An Expert Analysis of "Entailer: Answering Questions with Faithful and Truthful Chains of Reasoning"

The paper "Entailer: Answering Questions with Faithful and Truthful Chains of Reasoning" presents a significant advancement in the field of question-answering (QA) systems by introducing a framework that not only answers questions but also delineates how the answer logically follows from the system's internal beliefs. This approach offers a novel methodology for enhancing understanding of machine-generated answers, thereby facilitating greater transparency in QA systems.

Methodological Approach

The cornerstone of this research is the Entailer system, which leverages a backward-chaining model combined with a verification mechanism. The backward-chaining model generates premises that entail an answer hypothesis, executing recursive backward chaining to craft multistep proofs. The verifier corroborates these premises, ensuring they align with the model's own beliefs through self-querying, ultimately selecting the most convincing proof. Consequently, this system generates reasoning chains that are both faithful and truthful.
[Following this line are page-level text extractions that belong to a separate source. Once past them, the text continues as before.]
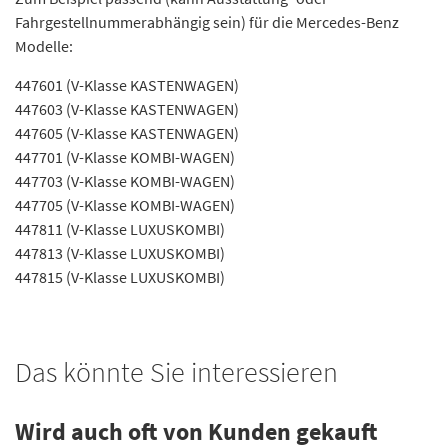
Fahrgestellnummerabhängig sein) für die Mercedes-Benz
Modelle:
447601 (V-Klasse KASTENWAGEN)
447603 (V-Klasse KASTENWAGEN)
447605 (V-Klasse KASTENWAGEN)
447701 (V-Klasse KOMBI-WAGEN)
447703 (V-Klasse KOMBI-WAGEN)
447705 (V-Klasse KOMBI-WAGEN)
447811 (V-Klasse LUXUSKOMBI)
447813 (V-Klasse LUXUSKOMBI)
447815 (V-Klasse LUXUSKOMBI)
Das könnte Sie interessieren
Wird auch oft von Kunden gekauft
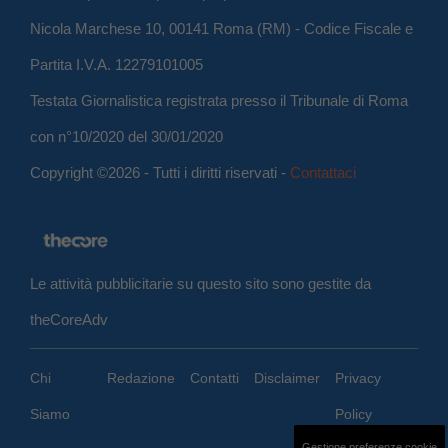
Nicola Marchese 10, 00141 Roma (RM) - Codice Fiscale e
Partita I.V.A. 12279101005
Testata Giornalistica registrata presso il Tribunale di Roma
con n°10/2020 del 30/01/2020
Copyright ©2026 - Tutti i diritti riservati -
Contattaci
Le attività pubblicitarie su questo sito sono gestite da
theCoreAdv
Chi
Redazione
Contatti
Disclaimer
Privacy
Siamo
Policy
Gestione preferenze cookie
The design of Entailer marks a departure from existing QA systems, emphasizing systematic reasoning over explanation generation. While existing models might produce explanations through few-shot prompting or chains of thought, these are not necessarily faithful, nor do they reflect internal model beliefs. In contrast, Entailer materializes latent model knowledge explicitly as reasoning chains, offering insights into the model's belief structure and reasoning process for each answer it provides.

Evaluation and Results

The evaluation of Entailer was conducted on two datasets, OBQA and QuaRTz, where users assessed the clarity and reliability of the reasoning chains. Entailer outperforming baseline models with over 70% of the users concurring that the generated chains clearly illustrated how an answer followed from a set of facts. This outcome indicates substantial improvement in user-perceived accuracy and support of the answers compared to existing high-performance QA systems.

Entailer’s methodology ensures that reasoning-based QA accuracy remains competitive with direct QA accuracy. This suggests that producing reasoning chains does not detract from the efficacy of the system, but rather provides the added advantage of enhancing interpretability. The highlight of the finding is the ability of Entailer to preserve answer accuracy while furnishing explicit, structured reasoning chains.

Data and Training

The underlying model of Entailer was trained using a combination of the EntailmentBank dataset, enriched with a crowdsourced dataset to include both positive and negative entailments. Such comprehensive training data enables the model to perform zero-shot inference across various datasets. The architecture leverages T5-11B for multi-angle modeling, a testament to the robustness and flexibility of the approach.

Implications and Future Directions

The implication of Entailer’s design extends beyond mere QA tasks. By materializing model beliefs into coherent reasoning chains, it opens avenues for diagnosing and correcting erroneous model beliefs. This capability lays the groundwork for teachable systems that can evolve through user interactions, such as providing feedback to correct specific model beliefs—a path towards interactive machine learning systems.

Future developments in AI can harness this approach to cultivate systems that not only reason and answer questions but can also adapt over time through interaction with users. Incorporating dynamic memory systems could further enhance a model’s ability to learn from historical corrections, thus fostering improvement in answering accuracy and model reliability.

In summary, Entailer represents a pivotal step toward developing machine learning systems that support their answers with explicit chains of reasoning, offering both practical applications in enhancing QA systems and theoretical implications for understanding and modeling belief systems within AI architectures.